I love my girlfriend to death. I don't even like calling her my girlfriend. She's my life partner, really.
My ex and I haven't been together in over 3 years. She and I had had sex about a year in to our relationship.... and broke up a couple months later when she had sex with someone else. After about a month of being really upset and trying to figure things out, I didn't talk to her for several months... then started talking to her again and we became pretty good friends again. I think I did that because I couldn't deal with how much it hurt to have been betrayed... so I pretended it never happened.
When I first got together with my girlfriend now, I was still talking to my ex regularly. For whatever reason, that didn't come up in our conversations, and I feel awful for it now. My girlfriend thought I only talked to her once in a blue moon. She felt betrayed, and rightfully so.
Almost not a single day goes by now without me being reminded that I've had someone before. I think somewhere deep down, she knows I love her more than anything in the world. But there's a part of her that's still always there that refuses to believe she's anything but a second. She has obsessively researched my ex online and will try to convince me that my ex is better than her.

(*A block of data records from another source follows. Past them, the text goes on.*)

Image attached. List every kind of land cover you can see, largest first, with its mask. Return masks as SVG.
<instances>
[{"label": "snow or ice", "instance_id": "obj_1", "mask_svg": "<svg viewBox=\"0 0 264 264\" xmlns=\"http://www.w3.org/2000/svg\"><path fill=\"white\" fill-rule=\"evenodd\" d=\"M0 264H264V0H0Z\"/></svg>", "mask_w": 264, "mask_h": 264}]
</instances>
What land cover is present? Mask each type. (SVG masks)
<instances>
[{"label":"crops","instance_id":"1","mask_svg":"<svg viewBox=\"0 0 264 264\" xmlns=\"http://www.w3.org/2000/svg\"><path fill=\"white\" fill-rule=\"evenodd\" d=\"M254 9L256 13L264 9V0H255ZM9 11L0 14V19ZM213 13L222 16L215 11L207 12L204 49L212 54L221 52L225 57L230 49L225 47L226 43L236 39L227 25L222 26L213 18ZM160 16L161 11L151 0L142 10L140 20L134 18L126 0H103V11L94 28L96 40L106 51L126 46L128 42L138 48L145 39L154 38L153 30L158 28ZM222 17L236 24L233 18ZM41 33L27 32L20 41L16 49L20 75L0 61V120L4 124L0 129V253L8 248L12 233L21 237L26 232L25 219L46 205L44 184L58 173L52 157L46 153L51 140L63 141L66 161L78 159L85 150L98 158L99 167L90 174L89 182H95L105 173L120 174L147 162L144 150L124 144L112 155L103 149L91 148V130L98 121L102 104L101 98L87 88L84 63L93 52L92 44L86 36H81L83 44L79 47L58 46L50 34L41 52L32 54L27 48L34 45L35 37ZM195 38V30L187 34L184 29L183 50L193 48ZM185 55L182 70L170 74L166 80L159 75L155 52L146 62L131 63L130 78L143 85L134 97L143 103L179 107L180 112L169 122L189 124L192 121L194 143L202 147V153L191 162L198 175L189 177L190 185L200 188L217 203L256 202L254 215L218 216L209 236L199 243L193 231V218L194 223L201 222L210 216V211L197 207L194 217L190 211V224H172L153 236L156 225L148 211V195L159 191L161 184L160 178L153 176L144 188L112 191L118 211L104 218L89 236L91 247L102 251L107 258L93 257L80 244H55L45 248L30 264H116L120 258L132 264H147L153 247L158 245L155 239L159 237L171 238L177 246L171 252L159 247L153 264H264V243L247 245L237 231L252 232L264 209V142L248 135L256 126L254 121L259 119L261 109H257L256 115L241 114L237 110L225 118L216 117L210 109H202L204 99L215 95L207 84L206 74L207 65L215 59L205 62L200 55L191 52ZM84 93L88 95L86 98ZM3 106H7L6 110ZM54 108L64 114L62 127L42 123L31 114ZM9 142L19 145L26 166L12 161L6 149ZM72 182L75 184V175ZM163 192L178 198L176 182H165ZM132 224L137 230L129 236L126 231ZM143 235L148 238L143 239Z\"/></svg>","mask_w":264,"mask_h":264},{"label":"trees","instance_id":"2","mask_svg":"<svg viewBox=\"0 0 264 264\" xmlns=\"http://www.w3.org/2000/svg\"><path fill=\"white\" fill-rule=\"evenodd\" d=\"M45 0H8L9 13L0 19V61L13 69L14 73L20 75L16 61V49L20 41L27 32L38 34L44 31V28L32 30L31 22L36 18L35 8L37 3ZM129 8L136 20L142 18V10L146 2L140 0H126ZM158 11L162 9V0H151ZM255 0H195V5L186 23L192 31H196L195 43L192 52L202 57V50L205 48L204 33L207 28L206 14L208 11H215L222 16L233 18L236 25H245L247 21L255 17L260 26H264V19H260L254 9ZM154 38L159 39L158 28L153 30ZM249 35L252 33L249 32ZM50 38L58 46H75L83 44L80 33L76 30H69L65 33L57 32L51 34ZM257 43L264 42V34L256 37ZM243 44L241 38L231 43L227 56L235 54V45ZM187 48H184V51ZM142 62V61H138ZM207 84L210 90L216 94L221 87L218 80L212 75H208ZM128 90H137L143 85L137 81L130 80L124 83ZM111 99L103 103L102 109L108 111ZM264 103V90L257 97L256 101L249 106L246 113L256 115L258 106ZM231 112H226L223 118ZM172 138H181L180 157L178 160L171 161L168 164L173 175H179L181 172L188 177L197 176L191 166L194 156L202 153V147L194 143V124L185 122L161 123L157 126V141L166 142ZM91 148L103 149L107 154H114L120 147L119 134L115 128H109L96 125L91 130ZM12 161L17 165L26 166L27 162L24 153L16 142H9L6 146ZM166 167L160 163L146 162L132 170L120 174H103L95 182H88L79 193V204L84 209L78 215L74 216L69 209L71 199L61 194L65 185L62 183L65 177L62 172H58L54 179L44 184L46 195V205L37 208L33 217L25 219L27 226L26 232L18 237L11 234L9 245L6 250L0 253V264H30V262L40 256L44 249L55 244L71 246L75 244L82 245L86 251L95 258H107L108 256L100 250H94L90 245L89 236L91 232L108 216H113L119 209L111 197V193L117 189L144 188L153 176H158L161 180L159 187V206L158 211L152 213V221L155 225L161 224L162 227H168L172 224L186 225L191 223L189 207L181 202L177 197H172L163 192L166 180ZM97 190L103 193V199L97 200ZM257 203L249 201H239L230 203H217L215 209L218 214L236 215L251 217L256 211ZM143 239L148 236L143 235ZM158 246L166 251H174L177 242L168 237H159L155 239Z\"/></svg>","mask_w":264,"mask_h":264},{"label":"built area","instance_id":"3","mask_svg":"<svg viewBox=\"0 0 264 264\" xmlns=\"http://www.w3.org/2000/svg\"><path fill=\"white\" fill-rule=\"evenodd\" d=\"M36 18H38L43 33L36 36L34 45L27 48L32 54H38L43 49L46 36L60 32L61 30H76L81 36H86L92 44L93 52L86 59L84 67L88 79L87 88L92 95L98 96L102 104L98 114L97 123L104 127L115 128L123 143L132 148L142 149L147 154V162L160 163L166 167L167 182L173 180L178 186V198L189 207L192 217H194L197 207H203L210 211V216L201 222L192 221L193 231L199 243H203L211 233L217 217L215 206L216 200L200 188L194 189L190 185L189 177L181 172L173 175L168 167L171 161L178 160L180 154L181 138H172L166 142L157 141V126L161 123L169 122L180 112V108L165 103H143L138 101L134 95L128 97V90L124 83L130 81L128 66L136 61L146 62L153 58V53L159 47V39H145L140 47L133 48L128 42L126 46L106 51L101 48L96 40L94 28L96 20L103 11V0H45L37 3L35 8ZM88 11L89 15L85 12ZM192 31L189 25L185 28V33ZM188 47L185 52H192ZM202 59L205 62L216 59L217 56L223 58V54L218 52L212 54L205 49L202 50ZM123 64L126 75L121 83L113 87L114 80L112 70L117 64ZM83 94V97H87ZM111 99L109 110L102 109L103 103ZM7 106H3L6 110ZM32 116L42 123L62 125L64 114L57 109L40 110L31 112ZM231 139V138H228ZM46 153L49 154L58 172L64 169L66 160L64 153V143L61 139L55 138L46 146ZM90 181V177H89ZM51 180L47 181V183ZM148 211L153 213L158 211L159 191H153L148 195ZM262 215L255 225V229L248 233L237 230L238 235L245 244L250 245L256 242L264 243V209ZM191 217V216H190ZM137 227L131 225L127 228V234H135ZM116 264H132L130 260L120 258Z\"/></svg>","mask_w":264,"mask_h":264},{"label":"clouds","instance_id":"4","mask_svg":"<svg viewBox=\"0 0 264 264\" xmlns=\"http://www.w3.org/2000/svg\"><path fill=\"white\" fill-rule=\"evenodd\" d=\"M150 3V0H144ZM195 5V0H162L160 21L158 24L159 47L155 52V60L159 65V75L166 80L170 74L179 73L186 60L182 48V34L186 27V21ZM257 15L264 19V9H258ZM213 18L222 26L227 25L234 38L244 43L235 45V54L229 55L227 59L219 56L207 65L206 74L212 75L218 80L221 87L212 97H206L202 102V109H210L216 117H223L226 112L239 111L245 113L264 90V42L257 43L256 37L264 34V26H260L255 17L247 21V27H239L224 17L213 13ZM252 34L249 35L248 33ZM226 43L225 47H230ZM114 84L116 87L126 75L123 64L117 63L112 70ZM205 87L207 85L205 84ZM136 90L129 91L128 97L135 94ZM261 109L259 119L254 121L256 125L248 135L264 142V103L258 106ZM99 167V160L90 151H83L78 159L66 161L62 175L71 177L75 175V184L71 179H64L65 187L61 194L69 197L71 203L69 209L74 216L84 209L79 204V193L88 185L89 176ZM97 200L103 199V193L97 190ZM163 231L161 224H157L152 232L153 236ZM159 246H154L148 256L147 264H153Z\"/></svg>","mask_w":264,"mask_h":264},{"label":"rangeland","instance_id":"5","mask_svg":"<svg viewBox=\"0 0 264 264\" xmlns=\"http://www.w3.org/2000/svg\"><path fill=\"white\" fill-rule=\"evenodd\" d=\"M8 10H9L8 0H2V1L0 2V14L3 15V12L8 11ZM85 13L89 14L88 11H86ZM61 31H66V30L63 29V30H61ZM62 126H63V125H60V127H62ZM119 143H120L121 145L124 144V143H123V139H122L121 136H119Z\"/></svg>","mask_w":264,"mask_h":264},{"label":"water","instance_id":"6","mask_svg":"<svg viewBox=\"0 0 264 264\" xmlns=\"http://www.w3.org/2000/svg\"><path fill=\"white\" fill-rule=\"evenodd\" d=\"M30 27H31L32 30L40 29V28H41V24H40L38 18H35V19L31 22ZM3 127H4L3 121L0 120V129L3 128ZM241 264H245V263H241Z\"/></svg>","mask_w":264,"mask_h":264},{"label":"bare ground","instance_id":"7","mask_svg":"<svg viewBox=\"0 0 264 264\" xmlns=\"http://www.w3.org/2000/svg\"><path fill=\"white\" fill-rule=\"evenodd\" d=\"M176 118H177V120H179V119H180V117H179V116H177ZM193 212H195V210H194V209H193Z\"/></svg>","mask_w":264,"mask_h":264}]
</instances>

I don't know if I've explained everything properly or not, but I don't even know what to do. I tell her every day how much I love her, how much I care, but she feels that I've given *everything* to my ex, and have nothing left to give her. I'm working on getting a necklace for her, and I'm making it myself to be as personal as possible. She badly wants this as a physical symbol of my love for her, but I'm unfortunately waiting on a paycheck to make this possible.
I don't even know what I'm asking for. Just, if anyone has any sort of advice, I'd just really appreciate it. I feel dead without her around, and feel like I'm losing her, even though I'm pretty sure I'm not. Thanks for reading.